Solving Difficult, "Boring" Industry Problems [15:12]
- The most challenging AI problems are often found in lengthy, effort-consuming tasks within traditionally "boring" industries.
- Legacy enterprise tech offers opportunities for those whose jobs might be automated by AI.
- Solving prevalent problems in industries like accounting, legal, or pharma could lead to building a unicorn company.
This section points to the significant opportunities in tackling deeply ingrained, complex problems within established industries, suggesting these are where true innovation and value creation lie, rather than superficial AI applications.

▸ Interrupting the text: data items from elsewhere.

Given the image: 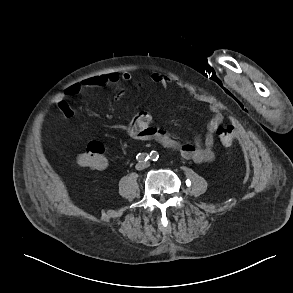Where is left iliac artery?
<instances>
[{
    "mask_svg": "<svg viewBox=\"0 0 293 293\" xmlns=\"http://www.w3.org/2000/svg\"><path fill=\"white\" fill-rule=\"evenodd\" d=\"M151 160L153 161H157L158 158H159V154L157 151H151L150 153V157H149Z\"/></svg>",
    "mask_w": 293,
    "mask_h": 293,
    "instance_id": "1",
    "label": "left iliac artery"
}]
</instances>
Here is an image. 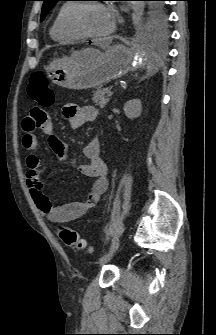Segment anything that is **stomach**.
<instances>
[{
  "label": "stomach",
  "instance_id": "obj_1",
  "mask_svg": "<svg viewBox=\"0 0 216 335\" xmlns=\"http://www.w3.org/2000/svg\"><path fill=\"white\" fill-rule=\"evenodd\" d=\"M147 56L136 47L114 44L102 52L93 48L53 61L47 75L58 86L82 90L101 88L111 80L143 67Z\"/></svg>",
  "mask_w": 216,
  "mask_h": 335
}]
</instances>
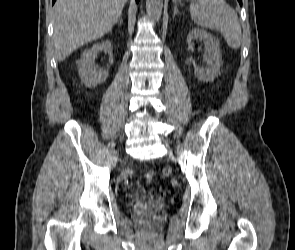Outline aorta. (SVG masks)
I'll list each match as a JSON object with an SVG mask.
<instances>
[{"mask_svg": "<svg viewBox=\"0 0 295 250\" xmlns=\"http://www.w3.org/2000/svg\"><path fill=\"white\" fill-rule=\"evenodd\" d=\"M162 5L163 0H146L147 15L158 20L161 17Z\"/></svg>", "mask_w": 295, "mask_h": 250, "instance_id": "1", "label": "aorta"}]
</instances>
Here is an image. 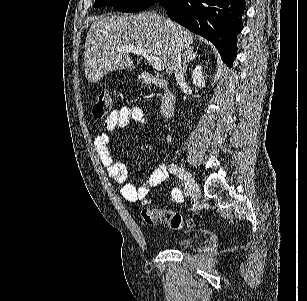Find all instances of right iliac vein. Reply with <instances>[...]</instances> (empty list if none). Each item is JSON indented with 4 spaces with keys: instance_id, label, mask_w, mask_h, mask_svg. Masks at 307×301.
Masks as SVG:
<instances>
[{
    "instance_id": "obj_1",
    "label": "right iliac vein",
    "mask_w": 307,
    "mask_h": 301,
    "mask_svg": "<svg viewBox=\"0 0 307 301\" xmlns=\"http://www.w3.org/2000/svg\"><path fill=\"white\" fill-rule=\"evenodd\" d=\"M187 183H188V188H187L188 193L191 194V198L192 201L194 202V205H197L198 200L201 197V191L191 174H187Z\"/></svg>"
}]
</instances>
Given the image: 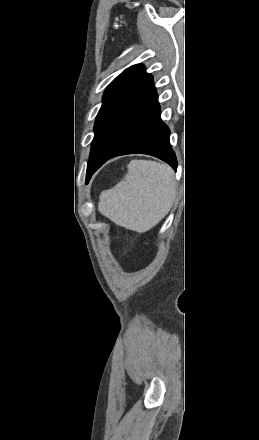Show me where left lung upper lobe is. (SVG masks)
Instances as JSON below:
<instances>
[{
    "label": "left lung upper lobe",
    "mask_w": 259,
    "mask_h": 440,
    "mask_svg": "<svg viewBox=\"0 0 259 440\" xmlns=\"http://www.w3.org/2000/svg\"><path fill=\"white\" fill-rule=\"evenodd\" d=\"M152 80V75L145 72L143 65H134L116 77L105 90L103 104L95 121V135L91 145L86 180L92 176L96 160L116 128Z\"/></svg>",
    "instance_id": "1"
}]
</instances>
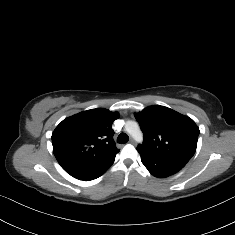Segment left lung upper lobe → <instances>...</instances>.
I'll return each instance as SVG.
<instances>
[{
  "label": "left lung upper lobe",
  "mask_w": 235,
  "mask_h": 235,
  "mask_svg": "<svg viewBox=\"0 0 235 235\" xmlns=\"http://www.w3.org/2000/svg\"><path fill=\"white\" fill-rule=\"evenodd\" d=\"M144 141L139 153L172 160L184 165L196 151L199 128L188 116L170 108L153 105L135 114Z\"/></svg>",
  "instance_id": "obj_1"
}]
</instances>
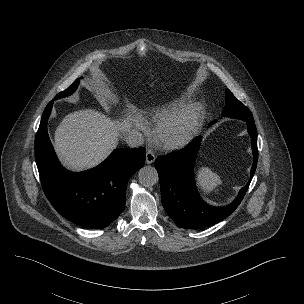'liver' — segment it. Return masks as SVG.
I'll return each instance as SVG.
<instances>
[{"label":"liver","mask_w":304,"mask_h":304,"mask_svg":"<svg viewBox=\"0 0 304 304\" xmlns=\"http://www.w3.org/2000/svg\"><path fill=\"white\" fill-rule=\"evenodd\" d=\"M128 110L135 107L127 103ZM131 118L114 121L95 109L69 113L55 131V150L70 170L91 168L104 160L116 148L121 132L129 131Z\"/></svg>","instance_id":"liver-1"}]
</instances>
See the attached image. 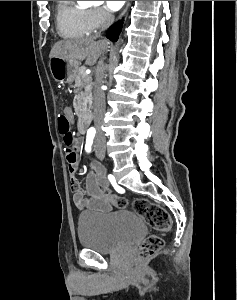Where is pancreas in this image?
<instances>
[{"label": "pancreas", "instance_id": "obj_1", "mask_svg": "<svg viewBox=\"0 0 237 300\" xmlns=\"http://www.w3.org/2000/svg\"><path fill=\"white\" fill-rule=\"evenodd\" d=\"M85 71V67H79L74 79L75 87H84V89H86V87H92V85H94L91 75H86ZM91 93L92 89H90V91H84V93L76 95L73 101L75 113L80 119H88L90 115L89 101H91Z\"/></svg>", "mask_w": 237, "mask_h": 300}]
</instances>
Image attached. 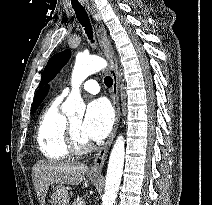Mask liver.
<instances>
[{
    "instance_id": "1",
    "label": "liver",
    "mask_w": 212,
    "mask_h": 205,
    "mask_svg": "<svg viewBox=\"0 0 212 205\" xmlns=\"http://www.w3.org/2000/svg\"><path fill=\"white\" fill-rule=\"evenodd\" d=\"M88 167L77 162L39 161L33 167V182L40 205H44L52 184L79 185Z\"/></svg>"
}]
</instances>
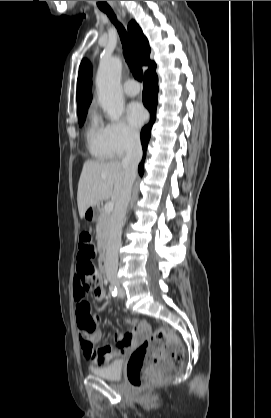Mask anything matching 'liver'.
Masks as SVG:
<instances>
[{"label":"liver","mask_w":271,"mask_h":418,"mask_svg":"<svg viewBox=\"0 0 271 418\" xmlns=\"http://www.w3.org/2000/svg\"><path fill=\"white\" fill-rule=\"evenodd\" d=\"M126 170L122 163L115 161L87 160L80 175L77 204L80 218L85 211L111 198L116 203L125 182Z\"/></svg>","instance_id":"liver-1"}]
</instances>
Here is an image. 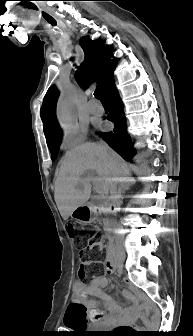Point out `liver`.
<instances>
[{
    "label": "liver",
    "mask_w": 193,
    "mask_h": 336,
    "mask_svg": "<svg viewBox=\"0 0 193 336\" xmlns=\"http://www.w3.org/2000/svg\"><path fill=\"white\" fill-rule=\"evenodd\" d=\"M95 171L97 191L108 196L113 187L126 185L131 180L127 163L110 147L102 150L97 143H83L66 152L60 162L55 181L54 199L64 220L72 212L86 205L91 196V178H83L87 171ZM121 188H119L120 190Z\"/></svg>",
    "instance_id": "liver-1"
}]
</instances>
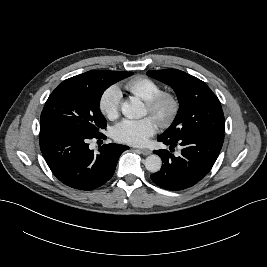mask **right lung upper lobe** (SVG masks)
Masks as SVG:
<instances>
[{
	"mask_svg": "<svg viewBox=\"0 0 267 267\" xmlns=\"http://www.w3.org/2000/svg\"><path fill=\"white\" fill-rule=\"evenodd\" d=\"M104 72L105 71H103V70L88 71L86 73L74 76V77L69 78V79H71V80H87V79H90L92 77L98 76Z\"/></svg>",
	"mask_w": 267,
	"mask_h": 267,
	"instance_id": "cb5924a9",
	"label": "right lung upper lobe"
}]
</instances>
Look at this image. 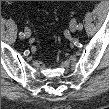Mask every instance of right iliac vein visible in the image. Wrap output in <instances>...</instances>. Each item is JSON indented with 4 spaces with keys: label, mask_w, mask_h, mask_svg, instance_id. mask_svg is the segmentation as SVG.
Segmentation results:
<instances>
[{
    "label": "right iliac vein",
    "mask_w": 109,
    "mask_h": 109,
    "mask_svg": "<svg viewBox=\"0 0 109 109\" xmlns=\"http://www.w3.org/2000/svg\"><path fill=\"white\" fill-rule=\"evenodd\" d=\"M24 37L29 38L31 36V31L29 28H25Z\"/></svg>",
    "instance_id": "right-iliac-vein-1"
}]
</instances>
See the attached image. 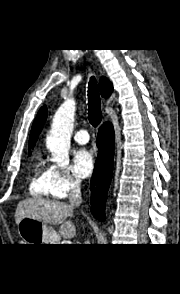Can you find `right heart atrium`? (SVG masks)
Returning <instances> with one entry per match:
<instances>
[{"instance_id":"obj_1","label":"right heart atrium","mask_w":180,"mask_h":294,"mask_svg":"<svg viewBox=\"0 0 180 294\" xmlns=\"http://www.w3.org/2000/svg\"><path fill=\"white\" fill-rule=\"evenodd\" d=\"M50 192L54 198H65L70 192L80 187V180L75 177L68 167L51 165Z\"/></svg>"}]
</instances>
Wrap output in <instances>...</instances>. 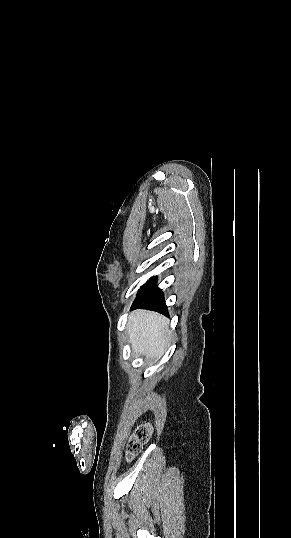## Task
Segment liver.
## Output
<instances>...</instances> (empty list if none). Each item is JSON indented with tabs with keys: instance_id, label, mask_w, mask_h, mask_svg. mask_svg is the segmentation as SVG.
<instances>
[{
	"instance_id": "obj_1",
	"label": "liver",
	"mask_w": 291,
	"mask_h": 538,
	"mask_svg": "<svg viewBox=\"0 0 291 538\" xmlns=\"http://www.w3.org/2000/svg\"><path fill=\"white\" fill-rule=\"evenodd\" d=\"M169 320L151 311L135 310L129 316L127 333L135 354L159 359L165 352L171 333Z\"/></svg>"
}]
</instances>
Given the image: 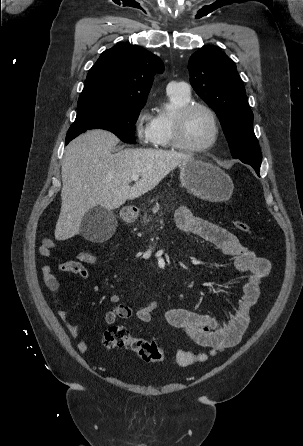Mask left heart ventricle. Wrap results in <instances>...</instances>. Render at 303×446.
I'll use <instances>...</instances> for the list:
<instances>
[{
  "label": "left heart ventricle",
  "mask_w": 303,
  "mask_h": 446,
  "mask_svg": "<svg viewBox=\"0 0 303 446\" xmlns=\"http://www.w3.org/2000/svg\"><path fill=\"white\" fill-rule=\"evenodd\" d=\"M213 134V127L208 114L201 109L194 110L186 119L183 139L190 146H203Z\"/></svg>",
  "instance_id": "b2bd125f"
}]
</instances>
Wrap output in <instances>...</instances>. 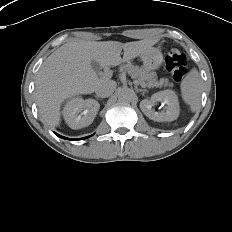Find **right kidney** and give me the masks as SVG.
Segmentation results:
<instances>
[{"label": "right kidney", "mask_w": 232, "mask_h": 232, "mask_svg": "<svg viewBox=\"0 0 232 232\" xmlns=\"http://www.w3.org/2000/svg\"><path fill=\"white\" fill-rule=\"evenodd\" d=\"M100 104L94 99L75 97L69 99L62 111L63 117L72 129H81L89 126L95 119Z\"/></svg>", "instance_id": "right-kidney-1"}]
</instances>
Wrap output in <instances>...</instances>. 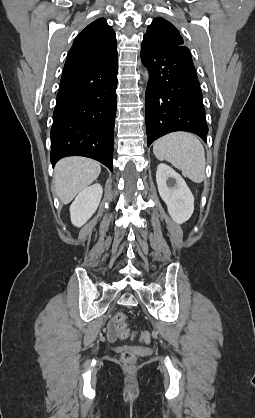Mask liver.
I'll list each match as a JSON object with an SVG mask.
<instances>
[{"instance_id":"6515ba94","label":"liver","mask_w":255,"mask_h":418,"mask_svg":"<svg viewBox=\"0 0 255 418\" xmlns=\"http://www.w3.org/2000/svg\"><path fill=\"white\" fill-rule=\"evenodd\" d=\"M101 172L100 163L85 157L61 159L54 169L55 191L63 204L94 182Z\"/></svg>"}]
</instances>
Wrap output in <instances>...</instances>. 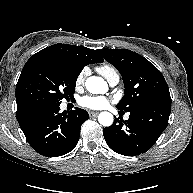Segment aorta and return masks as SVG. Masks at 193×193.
<instances>
[{
    "label": "aorta",
    "mask_w": 193,
    "mask_h": 193,
    "mask_svg": "<svg viewBox=\"0 0 193 193\" xmlns=\"http://www.w3.org/2000/svg\"><path fill=\"white\" fill-rule=\"evenodd\" d=\"M85 86L87 91L92 94H104L108 89L107 83L98 76L88 77ZM98 121L101 125L108 127L113 123V115L110 112H101Z\"/></svg>",
    "instance_id": "obj_1"
}]
</instances>
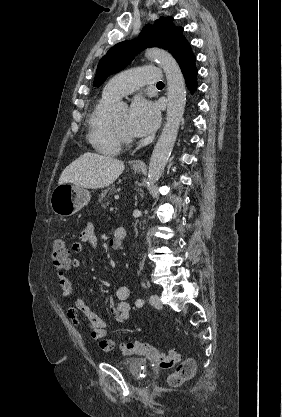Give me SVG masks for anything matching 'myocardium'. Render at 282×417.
Returning a JSON list of instances; mask_svg holds the SVG:
<instances>
[{"mask_svg":"<svg viewBox=\"0 0 282 417\" xmlns=\"http://www.w3.org/2000/svg\"><path fill=\"white\" fill-rule=\"evenodd\" d=\"M110 124L115 136L117 137L120 143L129 144L133 141V137L130 134L125 133L121 128L117 126L113 114L110 118Z\"/></svg>","mask_w":282,"mask_h":417,"instance_id":"f54148a6","label":"myocardium"}]
</instances>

The most difficult problems that I personally haven't seen any AI startup solve yet are those lengthy, effort consuming, old school problems in very boring industries.
The True Measure of AI Value [17:06]
- Getting users to try an AI product with grand promises or FOMO is easy; delivering tangible value is difficult.
- The true indicators of value are retention and conversion rates, which will outlast hype cycles and VC rounds.
- If an app's core problem-solving ability doesn't rely on AI, users are likely safe from AI-driven job displacement in the long term.
The conclusion emphasizes that genuine value delivery, measured by retention and conversion, is the ultimate determinant of an AI product's success, not the hype surrounding it.
What's really difficult is to deliver value. Value that a few can replicate.